Condition for Equivalence of Norms that induce Banach Spaces
Theorem
Let $\Bbb F \in \set {\R, \C}$.
Let $X$ be a vector space over $\Bbb F$.
Let $\norm \cdot_1$ and $\norm \cdot_2$ be norms on $X$ such that $\struct {X, \norm \cdot_1}$ and $\struct {X, \norm \cdot_2}$ are Banach spaces.
Suppose that, for some real number $C > 0$:
- $\norm x_2 \le C \norm x_1$ for all $x \in X$.
Then $\norm \cdot_1$ and $\norm \cdot_2$ are equivalent.
Proof
Consider $I : \struct {X, \norm \cdot_1} \to \struct {X, \norm \cdot_2}$ defined by:
- $I x = x$ for each $x \in X$.
Then for $x, y \in X$ and $\lambda \in \Bbb F$.
Then we have:
- $\map I {\lambda x + y} = \lambda x + y = \lambda I x + I y$
so $I$ is linear.
Similarly, we have:
- $\norm {I x}_2 = \norm x_2 \le C \norm x_1$
so $I$ is a bounded linear transformation.

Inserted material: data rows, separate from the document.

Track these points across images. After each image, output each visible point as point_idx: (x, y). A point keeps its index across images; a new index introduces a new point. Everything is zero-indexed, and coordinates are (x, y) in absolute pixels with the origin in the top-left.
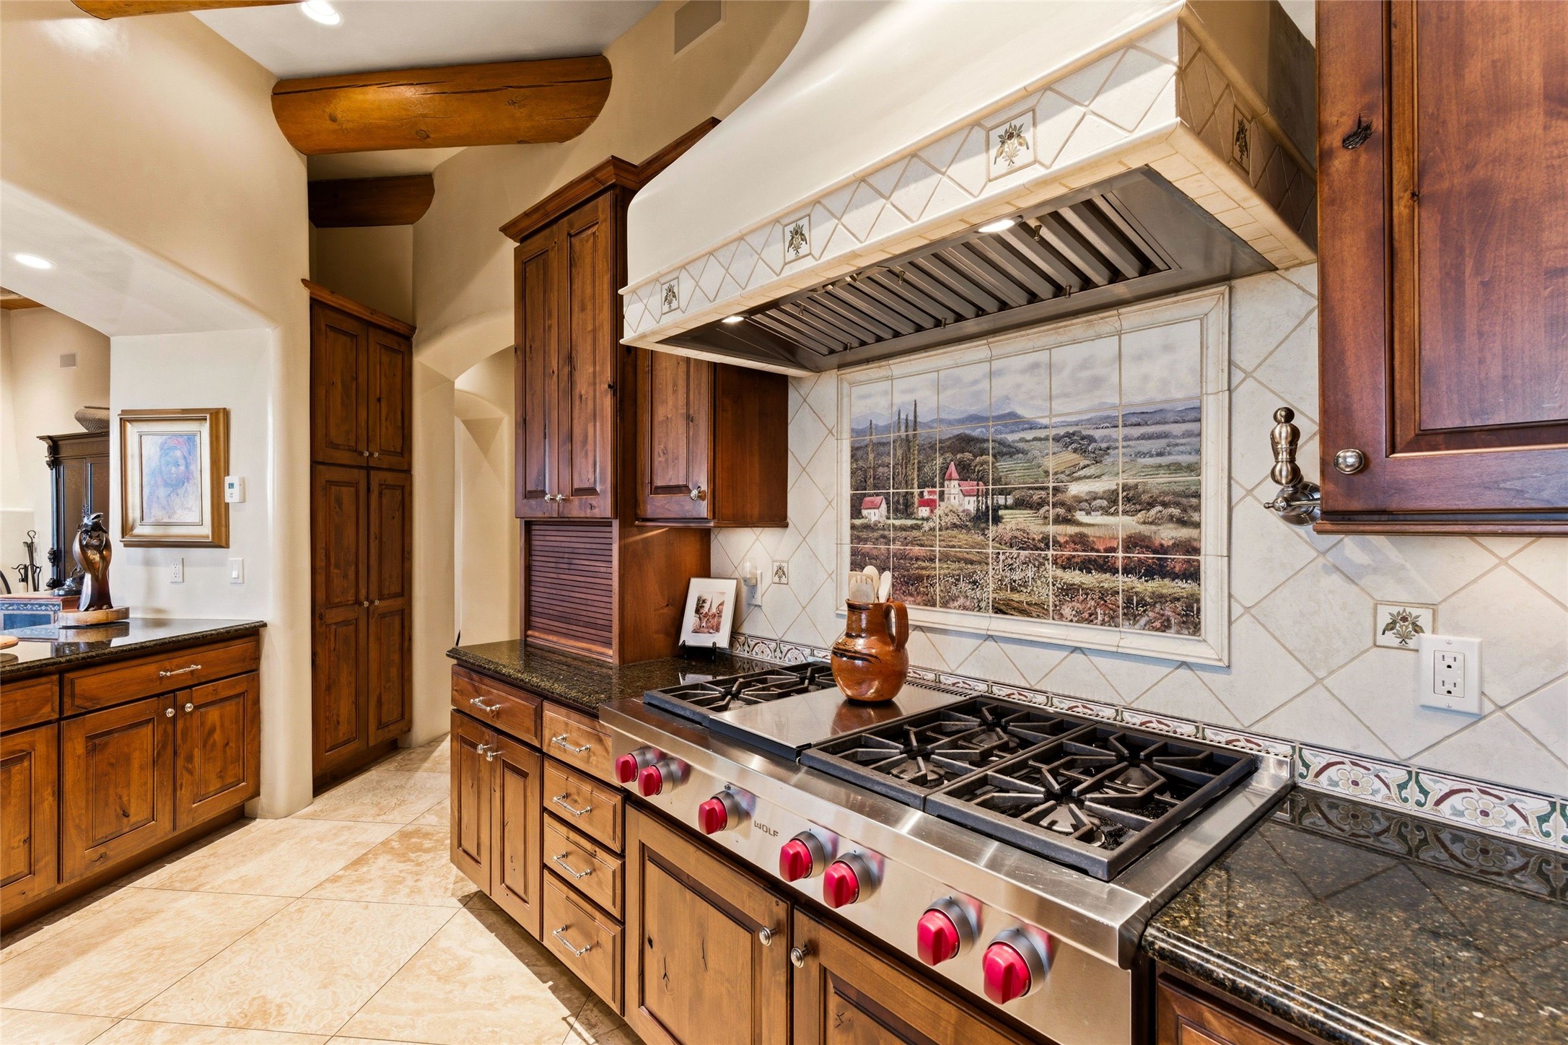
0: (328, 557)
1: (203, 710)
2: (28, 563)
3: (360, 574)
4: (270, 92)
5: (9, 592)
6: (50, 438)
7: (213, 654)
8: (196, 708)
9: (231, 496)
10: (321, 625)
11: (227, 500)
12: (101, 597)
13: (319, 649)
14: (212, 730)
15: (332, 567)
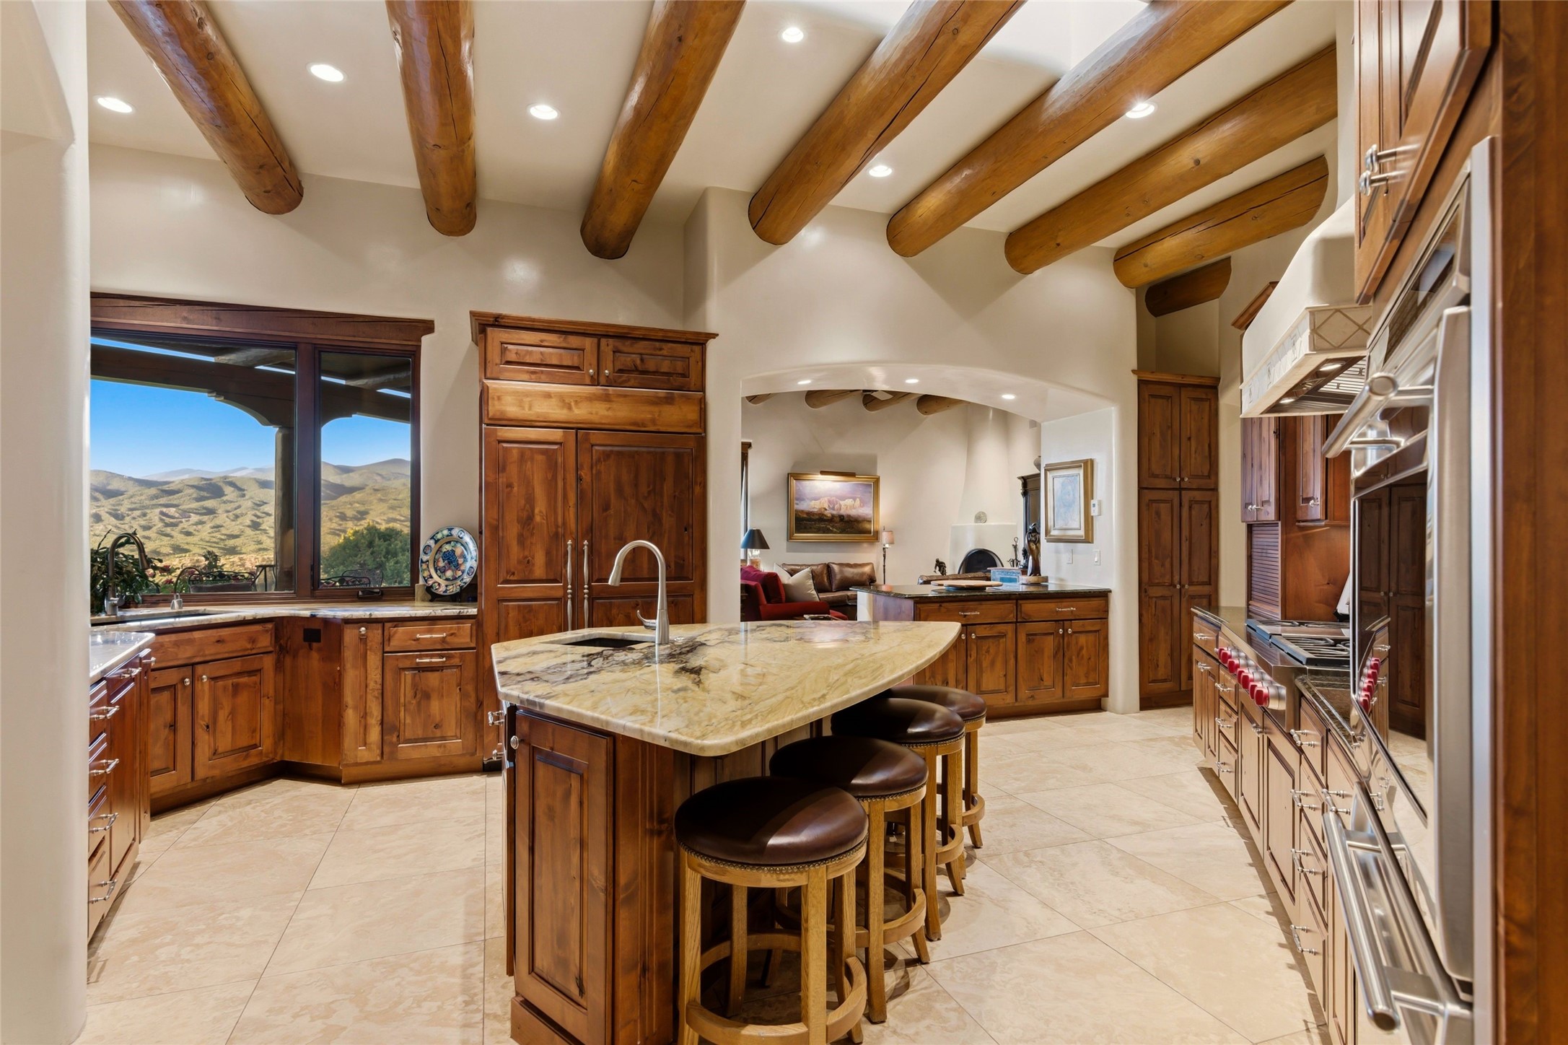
0: (1150, 551)
1: (1077, 635)
2: (1014, 558)
3: (1174, 564)
4: (1113, 261)
5: (1003, 566)
6: (1023, 477)
7: (1083, 603)
8: (1074, 632)
9: (1094, 512)
10: (1146, 596)
11: (1092, 515)
12: (1036, 570)
13: (1144, 612)
14: (1082, 648)
15: (1153, 558)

Clearly $I$ is a bijection, so by the Banach Isomorphism Theorem, the inverse $I^{-1} : \struct {X, \norm \cdot_2} \to \struct {X, \norm \cdot_1}$ is bounded.
So, there exists a real number $C' > 0$ such that:
- $\norm {I x}_1 = \norm x_1 \le C' \norm x_2$
Then we have:
- $\norm x_1 \le C' \norm x_2 \le C C' \norm x_1$
so that:
- $\ds \frac 1 {C'} \norm x_1 \le \norm x_2 \le C \norm x_1$
for $C, C' > 0$.
So $\norm \cdot_1$ and $\norm \cdot_2$ are equivalent.
$\blacksquare$